What if we are the brushes?
What if communion is not only something we receive, but something we become? To take part in this circuit is to accept friction. It is to bear the spark. It is to be worn down by contact, not avoided by it. This is not a clean, distant transaction—it is a living transmission. The cost is not eliminated; it is carried. And the spark does not skip over us—it passes through.
This is the mystery of communion. Not the efficiency of switching, but the intimacy of touch. Not the avoidance of consequence, but participation in it. Christ did not reverse the current from afar. He touched the terminal. He became the brush.
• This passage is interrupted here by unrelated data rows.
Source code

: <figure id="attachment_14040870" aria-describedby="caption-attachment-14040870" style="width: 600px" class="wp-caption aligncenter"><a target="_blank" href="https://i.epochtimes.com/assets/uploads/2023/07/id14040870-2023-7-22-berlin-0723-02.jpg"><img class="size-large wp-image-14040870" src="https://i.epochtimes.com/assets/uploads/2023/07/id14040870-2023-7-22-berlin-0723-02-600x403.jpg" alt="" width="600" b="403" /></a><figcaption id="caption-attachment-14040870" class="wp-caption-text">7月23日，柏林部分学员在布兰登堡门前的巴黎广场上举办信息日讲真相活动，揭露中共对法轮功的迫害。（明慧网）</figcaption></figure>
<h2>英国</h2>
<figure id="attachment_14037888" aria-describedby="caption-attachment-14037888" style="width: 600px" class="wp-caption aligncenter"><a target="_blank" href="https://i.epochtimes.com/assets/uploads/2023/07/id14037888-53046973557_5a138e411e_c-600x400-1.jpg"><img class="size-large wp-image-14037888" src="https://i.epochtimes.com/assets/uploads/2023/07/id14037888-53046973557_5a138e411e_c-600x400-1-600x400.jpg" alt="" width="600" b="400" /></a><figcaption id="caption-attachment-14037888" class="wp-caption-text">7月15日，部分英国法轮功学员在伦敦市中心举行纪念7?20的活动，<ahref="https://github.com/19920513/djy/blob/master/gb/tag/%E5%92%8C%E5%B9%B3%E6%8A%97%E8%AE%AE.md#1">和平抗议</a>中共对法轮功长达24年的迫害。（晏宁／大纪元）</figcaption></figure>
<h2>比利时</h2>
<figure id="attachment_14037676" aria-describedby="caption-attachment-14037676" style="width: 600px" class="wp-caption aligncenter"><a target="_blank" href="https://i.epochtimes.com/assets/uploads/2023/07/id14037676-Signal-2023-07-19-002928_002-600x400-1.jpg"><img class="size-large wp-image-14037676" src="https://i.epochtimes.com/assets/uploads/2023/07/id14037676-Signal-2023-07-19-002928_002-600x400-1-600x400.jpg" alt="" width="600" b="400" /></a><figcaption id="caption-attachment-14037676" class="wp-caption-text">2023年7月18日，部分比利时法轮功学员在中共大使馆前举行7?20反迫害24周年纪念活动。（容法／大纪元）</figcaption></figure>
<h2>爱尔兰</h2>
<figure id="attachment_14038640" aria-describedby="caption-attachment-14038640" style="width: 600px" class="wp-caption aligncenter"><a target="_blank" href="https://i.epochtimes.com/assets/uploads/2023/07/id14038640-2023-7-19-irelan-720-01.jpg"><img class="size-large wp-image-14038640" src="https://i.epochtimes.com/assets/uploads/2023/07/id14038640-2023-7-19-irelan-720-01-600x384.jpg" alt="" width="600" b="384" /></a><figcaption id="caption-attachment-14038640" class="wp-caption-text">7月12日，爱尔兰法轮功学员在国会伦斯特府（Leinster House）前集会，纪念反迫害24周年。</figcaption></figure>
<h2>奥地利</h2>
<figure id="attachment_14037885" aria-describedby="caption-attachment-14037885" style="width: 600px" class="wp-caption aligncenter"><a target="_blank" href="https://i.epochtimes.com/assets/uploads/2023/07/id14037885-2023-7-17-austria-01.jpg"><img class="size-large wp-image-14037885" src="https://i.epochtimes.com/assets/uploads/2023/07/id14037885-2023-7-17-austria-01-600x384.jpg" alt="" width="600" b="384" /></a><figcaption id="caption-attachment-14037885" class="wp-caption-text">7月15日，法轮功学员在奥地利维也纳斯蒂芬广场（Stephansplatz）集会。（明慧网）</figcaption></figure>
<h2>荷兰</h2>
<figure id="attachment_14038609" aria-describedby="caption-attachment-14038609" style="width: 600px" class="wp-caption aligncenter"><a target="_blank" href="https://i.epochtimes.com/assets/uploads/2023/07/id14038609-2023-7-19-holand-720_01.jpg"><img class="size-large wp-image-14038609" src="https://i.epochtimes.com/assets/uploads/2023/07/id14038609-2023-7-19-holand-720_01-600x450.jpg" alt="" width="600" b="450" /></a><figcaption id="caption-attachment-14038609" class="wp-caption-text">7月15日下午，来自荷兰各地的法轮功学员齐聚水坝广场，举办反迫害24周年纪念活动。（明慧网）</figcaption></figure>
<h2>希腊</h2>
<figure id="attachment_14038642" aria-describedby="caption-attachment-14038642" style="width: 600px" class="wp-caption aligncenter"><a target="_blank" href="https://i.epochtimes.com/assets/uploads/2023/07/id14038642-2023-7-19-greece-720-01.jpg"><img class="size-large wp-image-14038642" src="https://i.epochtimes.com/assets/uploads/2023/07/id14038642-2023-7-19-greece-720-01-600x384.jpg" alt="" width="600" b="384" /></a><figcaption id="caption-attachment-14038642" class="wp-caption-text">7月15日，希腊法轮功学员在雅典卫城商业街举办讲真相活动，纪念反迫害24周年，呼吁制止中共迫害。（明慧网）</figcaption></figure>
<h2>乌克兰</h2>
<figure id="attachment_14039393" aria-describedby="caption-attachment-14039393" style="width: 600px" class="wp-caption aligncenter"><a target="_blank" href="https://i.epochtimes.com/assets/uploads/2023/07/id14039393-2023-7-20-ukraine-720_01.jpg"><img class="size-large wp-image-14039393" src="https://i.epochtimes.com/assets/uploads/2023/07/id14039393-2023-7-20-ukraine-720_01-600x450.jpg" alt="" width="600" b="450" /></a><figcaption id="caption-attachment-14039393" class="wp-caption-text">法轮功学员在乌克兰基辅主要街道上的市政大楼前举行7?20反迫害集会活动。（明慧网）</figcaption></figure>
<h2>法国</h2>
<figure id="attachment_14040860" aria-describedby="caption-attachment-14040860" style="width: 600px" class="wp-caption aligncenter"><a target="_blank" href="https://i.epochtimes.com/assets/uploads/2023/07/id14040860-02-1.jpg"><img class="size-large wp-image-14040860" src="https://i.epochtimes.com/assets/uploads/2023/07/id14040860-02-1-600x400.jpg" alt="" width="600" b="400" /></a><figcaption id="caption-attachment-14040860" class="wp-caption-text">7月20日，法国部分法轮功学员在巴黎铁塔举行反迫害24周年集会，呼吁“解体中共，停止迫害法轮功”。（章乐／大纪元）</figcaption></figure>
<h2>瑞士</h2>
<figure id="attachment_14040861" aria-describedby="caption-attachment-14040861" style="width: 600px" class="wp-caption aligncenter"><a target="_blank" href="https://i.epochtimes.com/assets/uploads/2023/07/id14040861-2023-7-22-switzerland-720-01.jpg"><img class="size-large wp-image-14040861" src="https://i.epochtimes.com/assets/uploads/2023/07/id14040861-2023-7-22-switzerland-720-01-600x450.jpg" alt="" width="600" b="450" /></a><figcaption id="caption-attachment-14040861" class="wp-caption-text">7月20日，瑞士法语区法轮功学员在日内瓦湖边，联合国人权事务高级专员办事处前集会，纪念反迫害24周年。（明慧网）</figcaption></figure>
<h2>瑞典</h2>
And now we, too, are called to carry that current—fragile, dusty, imperfect—yet capable of passing on the spark. And perhaps this is the beginning of a deeper parable. What if machines were never just machines? What if motion, spark, and loss were symbols—given not only to function, but to interpret larger truths?
We began with circuits and commutators, but behind the copper and carbon we encountered something more: reversal, contact, sacrifice, presence.
Maybe the systems we build are more than inventions. Maybe they are mirrors—reflections of something deeper. And if we learn to interpret them, we begin to see that the spark is not just a technical event,but a sign that points to something deeper.
A sign of presence.
Of contact.
Of meaning passing through what seemed mechanical.
What begins as circuitry might end as sacrament.
The current flows on—but now, we follow it not just as engineers or observers,
but as interpreters of a deeper design.